**Collected data**

╔══

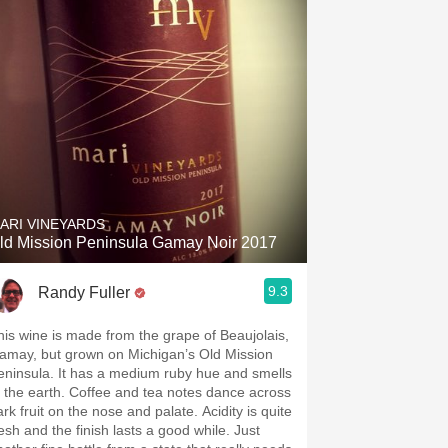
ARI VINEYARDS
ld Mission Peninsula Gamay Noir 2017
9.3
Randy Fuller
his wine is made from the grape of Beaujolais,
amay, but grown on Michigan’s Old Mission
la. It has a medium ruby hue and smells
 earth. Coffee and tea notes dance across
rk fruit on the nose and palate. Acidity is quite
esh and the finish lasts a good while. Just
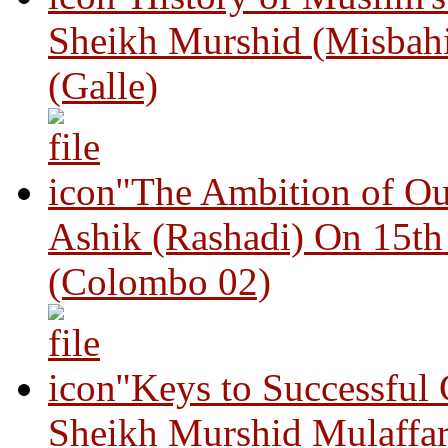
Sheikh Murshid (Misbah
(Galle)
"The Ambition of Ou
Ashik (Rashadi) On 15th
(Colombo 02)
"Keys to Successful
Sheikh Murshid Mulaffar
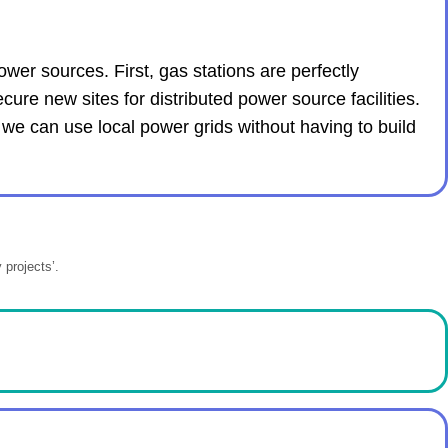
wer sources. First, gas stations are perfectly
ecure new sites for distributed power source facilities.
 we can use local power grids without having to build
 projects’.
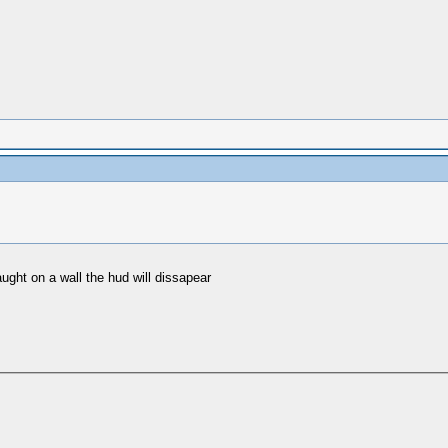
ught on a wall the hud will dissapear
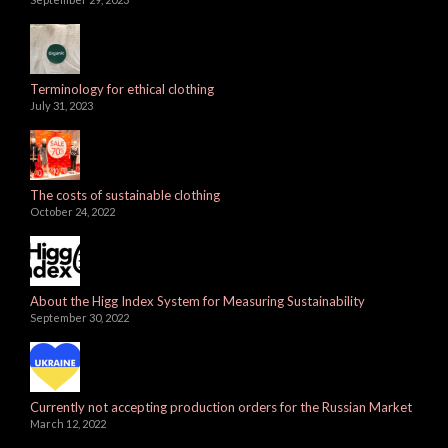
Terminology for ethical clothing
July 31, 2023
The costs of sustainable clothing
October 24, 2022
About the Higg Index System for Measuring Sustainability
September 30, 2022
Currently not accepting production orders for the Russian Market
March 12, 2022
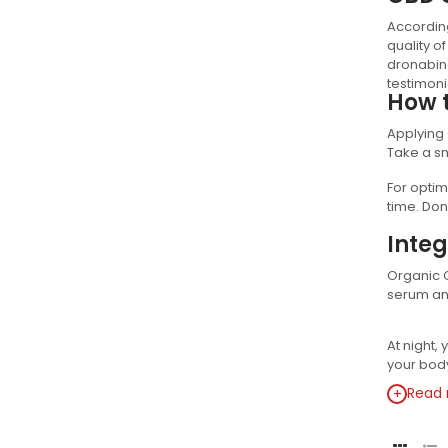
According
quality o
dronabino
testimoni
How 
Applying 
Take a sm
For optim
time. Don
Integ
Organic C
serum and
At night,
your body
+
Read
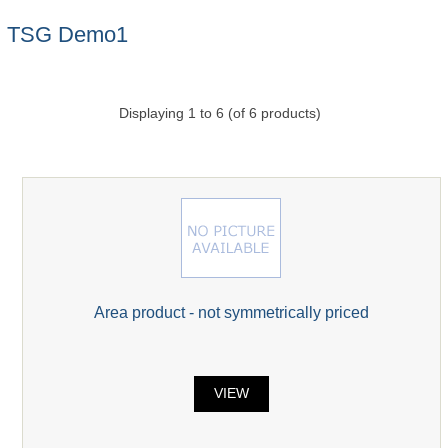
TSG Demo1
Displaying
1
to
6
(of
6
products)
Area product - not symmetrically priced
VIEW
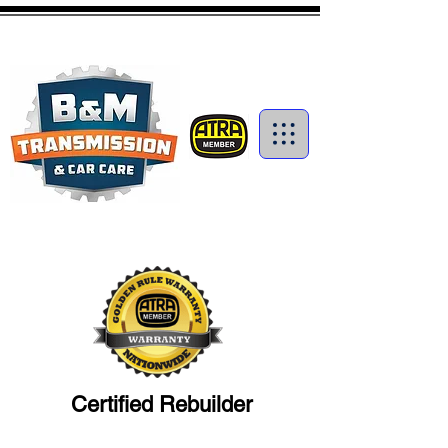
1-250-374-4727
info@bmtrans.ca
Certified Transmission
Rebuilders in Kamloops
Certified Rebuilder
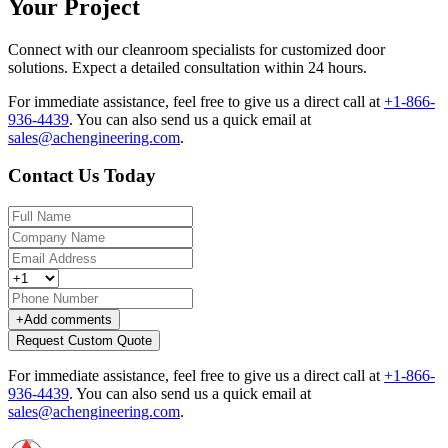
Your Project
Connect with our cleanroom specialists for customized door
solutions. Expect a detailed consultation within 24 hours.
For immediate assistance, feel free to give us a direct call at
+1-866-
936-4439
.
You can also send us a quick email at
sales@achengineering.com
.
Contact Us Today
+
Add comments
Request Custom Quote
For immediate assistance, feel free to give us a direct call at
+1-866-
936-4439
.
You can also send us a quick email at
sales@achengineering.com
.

╚══

**REQUIRED WORK**
Retype all the entries exactly; drop the pictures.

**TASK SOLUTION**
ARI VINEYARDS
ld Mission Peninsula Gamay Noir 2017
9.3
Randy Fuller
his wine is made from the grape of Beaujolais,
amay, but grown on Michigan’s Old Mission
la. It has a medium ruby hue and smells
 earth. Coffee and tea notes dance across
rk fruit on the nose and palate. Acidity is quite
esh and the finish lasts a good while. Just
Sheikh Murshid (Misbah
(Galle)
"The Ambition of Ou
Ashik (Rashadi) On 15th
(Colombo 02)
"Keys to Successful
Sheikh Murshid Mulaffar
wer sources. First, gas stations are perfectly
ecure new sites for distributed power source facilities.
 we can use local power grids without having to build
 projects’.
ught on a wall the hud will dissapear
Terminology for ethical clothing
July 31, 2023
The costs of sustainable clothing
October 24, 2022
About the Higg Index System for Measuring Sustainability
September 30, 2022
Currently not accepting production orders for the Russian Market
March 12, 2022
According
quality o
dronabino
testimoni
How 
Applying 
Take a sm
For optim
time. Don
Integ
Organic C
serum and
At night,
your body
+
Read
TSG Demo1
Displaying
1
to
6
(of
6
products)
Area product - not symmetrically priced
VIEW
1-250-374-4727
info@bmtrans.ca
Certified Transmission
Rebuilders in Kamloops
Certified Rebuilder
Your Project
Connect with our cleanroom specialists for customized door
solutions. Expect a detailed consultation within 24 hours.
For immediate assistance, feel free to give us a direct call at
+1-866-
936-4439
.
You can also send us a quick email at
sales@achengineering.com
.
Contact Us Today
+
Add comments
Request Custom Quote
For immediate assistance, feel free to give us a direct call at
+1-866-
936-4439
.
You can also send us a quick email at
sales@achengineering.com
.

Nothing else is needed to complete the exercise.